0

La crisis de legitimidad de Karzai

Leyendo la prensa reciente, uno podría concluir que todo lo que necesita Harmid Karzai, el gobernante de Afganistán, para pacificar su país es una mayor presencia de fuerzas internacionales de paz y un flujo más ágil de asistencia. La zanahoria de la asistencia internacional y el garrote de las fuerzas internacionales de paz supuestamente evitarán que el gobierno de Karzai muera en la cuna.

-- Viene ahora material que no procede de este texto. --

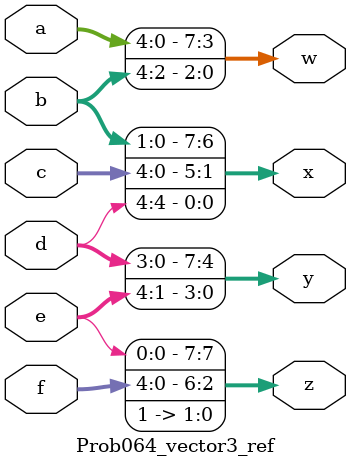
<source format=sv>

module Prob064_vector3_ref (
  input [4:0] a,
  input [4:0] b,
  input [4:0] c,
  input [4:0] d,
  input [4:0] e,
  input [4:0] f,
  output [7:0] w,
  output [7:0] x,
  output [7:0] y,
  output [7:0] z
);

  assign { w,x,y,z} = {a,b,c,d,e,f,2'b11};

endmodule


</source>
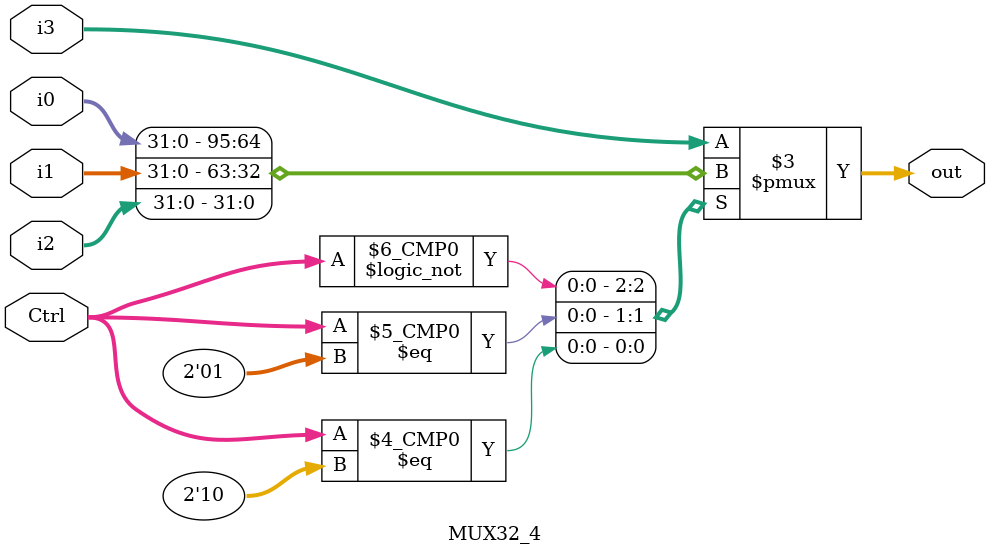
<source format=v>
`timescale 1ns/1ps
module MUX32_4 (
    input [1:0] Ctrl,
    input [31:0] i0,
    input [31:0] i1,
    input [31:0] i2,
    input [31:0] i3,
    output [31:0] out
);
    always @* begin
        case (Ctrl)
            2'b00: 
                out = i0;
            2'b01: 
                out = i1;
            2'b10: 
                out = i2;
            default: 
                out = i3;
        endcase
    end

endmodule
</source>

Siguiendo esa lógica, los EU han acelerado la entrega de asistencia (una tarea que saben bien cómo lograr, ya que han sido los proveedores del noventa por ciento de toda la ayuda monetaria a Afganistán incluso durante la época del Talibán). El anuncio del presidente Bush de que los EU, Japón y Arabia Saudita han creado un fondo de 180 millones de dólares para la reconstrucción de las carreteras en Afganistán constituye la medida más reciente para acelerar el flujo de la asistencia para el desarrollo.

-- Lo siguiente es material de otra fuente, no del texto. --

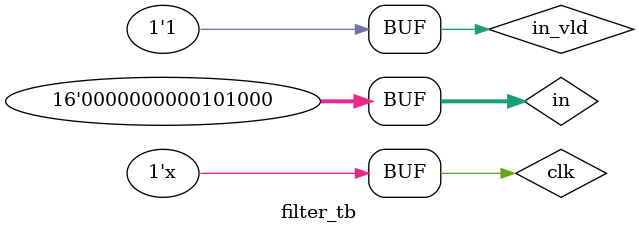
<source format=v>
`timescale 1ns / 1ps

module filter_tb(

    );
    parameter NUMBER_WIDTH = 16;
    reg clk;
    reg  [NUMBER_WIDTH-1: 0] in;
    reg  in_vld;
    wire [NUMBER_WIDTH-1: 0] out;
    
    filter filter1(
            .clk(clk),
            .input_number(in),
            .output_number(out),
            .input_valid(in_vld)
    );
    
    initial begin
        clk = 0;
        in = 10;
        in_vld = 1;
        #20 in = 20;
        #20 in = 30;
        #20 in = 40;
         
    end
    always
        #10 clk = ~clk;
endmodule

</source>
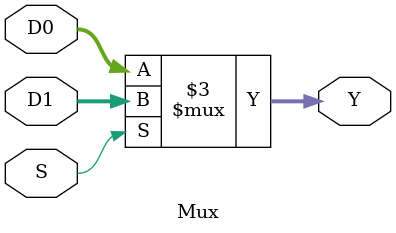
<source format=v>
module Mux(D0, D1, S, Y);
	input 		[31:0]  	D0, D1;
	input 					S;
	output reg 	[31:0] 	Y;

	always @(*)
	begin
		if(S) 	Y <= D1;
		else 		Y <= D0;
	end

endmodule
</source>
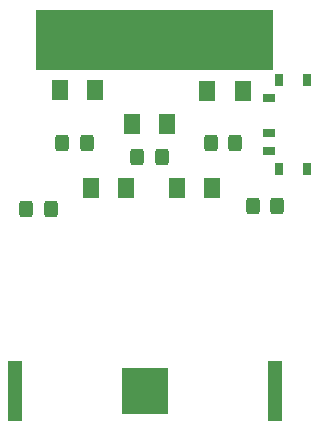
<source format=gbr>
%TF.GenerationSoftware,KiCad,Pcbnew,9.0.2*%
%TF.CreationDate,2025-10-05T19:09:32-07:00*%
%TF.ProjectId,PumpkinPCB,50756d70-6b69-46e5-9043-422e6b696361,rev?*%
%TF.SameCoordinates,Original*%
%TF.FileFunction,Paste,Bot*%
%TF.FilePolarity,Positive*%
%FSLAX46Y46*%
G04 Gerber Fmt 4.6, Leading zero omitted, Abs format (unit mm)*
G04 Created by KiCad (PCBNEW 9.0.2) date 2025-10-05 19:09:32*
%MOMM*%
%LPD*%
G01*
G04 APERTURE LIST*
G04 Aperture macros list*
%AMRoundRect*
0 Rectangle with rounded corners*
0 $1 Rounding radius*
0 $2 $3 $4 $5 $6 $7 $8 $9 X,Y pos of 4 corners*
0 Add a 4 corners polygon primitive as box body*
4,1,4,$2,$3,$4,$5,$6,$7,$8,$9,$2,$3,0*
0 Add four circle primitives for the rounded corners*
1,1,$1+$1,$2,$3*
1,1,$1+$1,$4,$5*
1,1,$1+$1,$6,$7*
1,1,$1+$1,$8,$9*
0 Add four rect primitives between the rounded corners*
20,1,$1+$1,$2,$3,$4,$5,0*
20,1,$1+$1,$4,$5,$6,$7,0*
20,1,$1+$1,$6,$7,$8,$9,0*
20,1,$1+$1,$8,$9,$2,$3,0*%
G04 Aperture macros list end*
%ADD10C,0.100000*%
%ADD11R,3.960000X3.960000*%
%ADD12R,1.270000X5.080000*%
%ADD13RoundRect,0.250001X-0.462499X-0.624999X0.462499X-0.624999X0.462499X0.624999X-0.462499X0.624999X0*%
%ADD14RoundRect,0.250000X0.325000X0.450000X-0.325000X0.450000X-0.325000X-0.450000X0.325000X-0.450000X0*%
%ADD15RoundRect,0.250000X-0.325000X-0.450000X0.325000X-0.450000X0.325000X0.450000X-0.325000X0.450000X0*%
%ADD16RoundRect,0.250001X0.462499X0.624999X-0.462499X0.624999X-0.462499X-0.624999X0.462499X-0.624999X0*%
%ADD17R,0.800000X1.000000*%
%ADD18R,1.100000X0.700000*%
G04 APERTURE END LIST*
D10*
X134337751Y-79440502D02*
X154337751Y-79440502D01*
X154337751Y-84440502D01*
X134337751Y-84440502D01*
X134337751Y-79440502D01*
G36*
X134337751Y-79440502D02*
G01*
X154337751Y-79440502D01*
X154337751Y-84440502D01*
X134337751Y-84440502D01*
X134337751Y-79440502D01*
G37*
D11*
%TO.C,BT1*%
X143537800Y-111640500D03*
D12*
X154522800Y-111640500D03*
X132552800Y-111640500D03*
%TD*%
D13*
%TO.C,D2*%
X139337800Y-86140500D03*
X136362800Y-86140500D03*
%TD*%
D14*
%TO.C,R3*%
X144962800Y-91840500D03*
X142912800Y-91840500D03*
%TD*%
D13*
%TO.C,D5*%
X138937800Y-94440500D03*
X141912800Y-94440500D03*
%TD*%
D14*
%TO.C,R5*%
X135562800Y-96240500D03*
X133512800Y-96240500D03*
%TD*%
%TO.C,R2*%
X138612800Y-90640500D03*
X136562800Y-90640500D03*
%TD*%
D13*
%TO.C,D4*%
X146250300Y-94440500D03*
X149225300Y-94440500D03*
%TD*%
%TO.C,D1*%
X148837800Y-86240500D03*
X151812800Y-86240500D03*
%TD*%
D14*
%TO.C,R1*%
X151212800Y-90640500D03*
X149162800Y-90640500D03*
%TD*%
D15*
%TO.C,R4*%
X152687800Y-96040500D03*
X154737800Y-96040500D03*
%TD*%
D16*
%TO.C,D3*%
X145425300Y-89040500D03*
X142450300Y-89040500D03*
%TD*%
D17*
%TO.C,S1*%
X154930000Y-92860000D03*
X154930000Y-85360000D03*
X157230000Y-85360000D03*
X157230000Y-92860000D03*
D18*
X154030000Y-91360000D03*
X154030000Y-89860000D03*
X154030000Y-86860000D03*
%TD*%
M02*

</source>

Se está reforzando a las fuerzas internacionales de seguridad, compuestas principalmente por turcos, y su mandato se extenderá a todo el país. El anuncio hecho por Paul Wolfowitz, Subsecretario de Defensa de los EU en ese sentido, representó un cambio en el rumbo de la posición estadounidense anterior, que prefería limitar a las fuerzas de pacificación a Kabul, para que no estorbaran las operaciones en contra de los reductos de Al Qaeda y el Talibán.

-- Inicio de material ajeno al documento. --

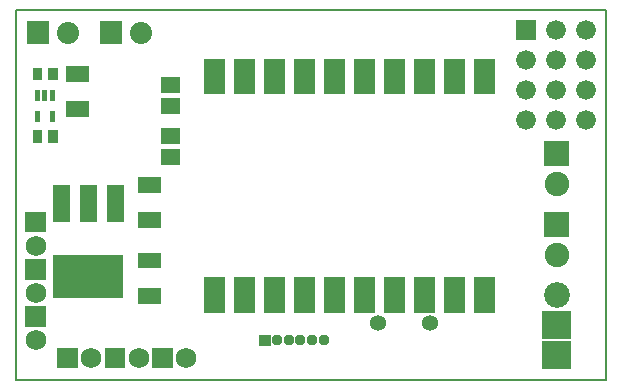
<source format=gbr>
G04 start of page 7 for group -4062 idx -4062 *
G04 Title: (unknown), soldermask *
G04 Creator: pcb 1.99z *
G04 CreationDate: Tue May  7 13:19:40 2013 UTC *
G04 For: matt *
G04 Format: Gerber/RS-274X *
G04 PCB-Dimensions (mil): 2165.35 1377.95 *
G04 PCB-Coordinate-Origin: lower left *
%MOIN*%
%FSLAX25Y25*%
%LNBOTTOMMASK*%
%ADD121R,0.0171X0.0171*%
%ADD120R,0.1440X0.1440*%
%ADD119R,0.0316X0.0316*%
%ADD118R,0.0580X0.0580*%
%ADD117R,0.0532X0.0532*%
%ADD116R,0.0699X0.0699*%
%ADD115C,0.0660*%
%ADD114C,0.0817*%
%ADD113C,0.0860*%
%ADD112C,0.0533*%
%ADD111C,0.0739*%
%ADD110C,0.0691*%
%ADD109C,0.0374*%
%ADD108C,0.0001*%
%ADD107C,0.0059*%
G54D107*X9843Y134488D02*Y11063D01*
X206693Y134488D02*Y11063D01*
X9843D02*X206693D01*
X9843Y134488D02*X206693D01*
G54D108*G36*
X23713Y21799D02*Y14894D01*
X30618D01*
Y21799D01*
X23713D01*
G37*
G36*
X91043Y26122D02*Y22382D01*
X94783D01*
Y26122D01*
X91043D01*
G37*
G54D109*X96850Y24252D03*
X100787D03*
X104724D03*
X108661D03*
X112598D03*
G54D110*X35039Y18346D03*
G54D108*G36*
X55209Y21799D02*Y14894D01*
X62114D01*
Y21799D01*
X55209D01*
G37*
G54D110*X66535Y18346D03*
G54D108*G36*
X39461Y21799D02*Y14894D01*
X46366D01*
Y21799D01*
X39461D01*
G37*
G54D110*X50787Y18346D03*
G54D108*G36*
X13083Y67075D02*Y60169D01*
X19988D01*
Y67075D01*
X13083D01*
G37*
G36*
X13629Y130505D02*Y123117D01*
X21017D01*
Y130505D01*
X13629D01*
G37*
G54D111*X27323Y126811D03*
G54D108*G36*
X38039Y130505D02*Y123117D01*
X45426D01*
Y130505D01*
X38039D01*
G37*
G54D111*X51732Y126811D03*
G54D110*X16535Y55748D03*
G54D108*G36*
X13083Y51327D02*Y44421D01*
X19988D01*
Y51327D01*
X13083D01*
G37*
G54D110*X16535Y40000D03*
G54D108*G36*
X13083Y35579D02*Y28673D01*
X19988D01*
Y35579D01*
X13083D01*
G37*
G54D110*X16535Y24252D03*
G54D112*X148031Y30079D03*
X130709D03*
G54D108*G36*
X185357Y24131D02*Y14531D01*
X194957D01*
Y24131D01*
X185357D01*
G37*
G36*
Y34131D02*Y24531D01*
X194957D01*
Y34131D01*
X185357D01*
G37*
G54D113*X190157Y39331D03*
G54D108*G36*
X186070Y66883D02*Y58708D01*
X194245D01*
Y66883D01*
X186070D01*
G37*
G54D114*X190157Y52795D03*
G54D108*G36*
X186070Y90505D02*Y82330D01*
X194245D01*
Y90505D01*
X186070D01*
G37*
G54D114*X190157Y76417D03*
G54D108*G36*
X176700Y131095D02*Y124495D01*
X183300D01*
Y131095D01*
X176700D01*
G37*
G54D115*X180000Y117795D03*
X190000Y127795D03*
X200000D03*
X190000Y117795D03*
X200000D03*
X180000Y107795D03*
X190000D03*
X200000D03*
X180000Y97795D03*
X190000D03*
X200000D03*
G54D116*X106142Y114406D02*Y109768D01*
X86142Y114406D02*Y109768D01*
X96142Y114406D02*Y109768D01*
X136142Y114406D02*Y109768D01*
X166142Y114406D02*Y109768D01*
X156142Y114406D02*Y109768D01*
X146142Y114406D02*Y109768D01*
X126142Y114406D02*Y109768D01*
X116142Y114406D02*Y109768D01*
X126181Y41925D02*Y36925D01*
X116181Y41925D02*Y36925D01*
X106181Y41925D02*Y36925D01*
X86181Y41925D02*Y36925D01*
X96181Y41925D02*Y36925D01*
X76181Y41925D02*Y36925D01*
G54D117*X61024Y85276D02*X61810D01*
X61024Y92362D02*X61810D01*
G54D118*X25039Y73221D02*Y66621D01*
G54D119*X17126Y92657D02*Y91673D01*
X22244Y92657D02*Y91673D01*
G54D117*X53347Y39017D02*X55709D01*
X53347Y50827D02*X55709D01*
X53347Y76024D02*X55709D01*
X53347Y64214D02*X55709D01*
G54D120*X29539Y45521D02*X38539D01*
G54D118*X34039Y73221D02*Y66621D01*
X43139Y73221D02*Y66621D01*
G54D116*X136181Y41925D02*Y36925D01*
X146181Y41925D02*Y36925D01*
X156181Y41925D02*Y36925D01*
X166181Y41925D02*Y36925D01*
G54D117*X61024Y109291D02*X61810D01*
X61024Y102205D02*X61810D01*
G54D116*X76142Y114406D02*Y109768D01*
G54D117*X29134Y101221D02*X31496D01*
G54D121*X22175Y99707D02*Y97707D01*
X17075Y99707D02*Y97707D01*
Y106707D02*Y104707D01*
X19575Y106707D02*Y104707D01*
X22175Y106707D02*Y104707D01*
G54D117*X29134Y113031D02*X31496D01*
G54D119*X22244Y113523D02*Y112539D01*
X17126Y113523D02*Y112539D01*
M02*

</source>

El problema con esta estrategia de zanahoria y garrote no es que esté equivocada, sino que es insuficiente. No reconoce que, ni una mayor presencia de fuerzas de pacificación, ni una ayuda entregada con eficiencia lograrán las metas deseadas, hasta que el pueblo afgano acepte que el gobierno de Karzai representa con justicia sus intereses. Hoy en día, ese no es el caso.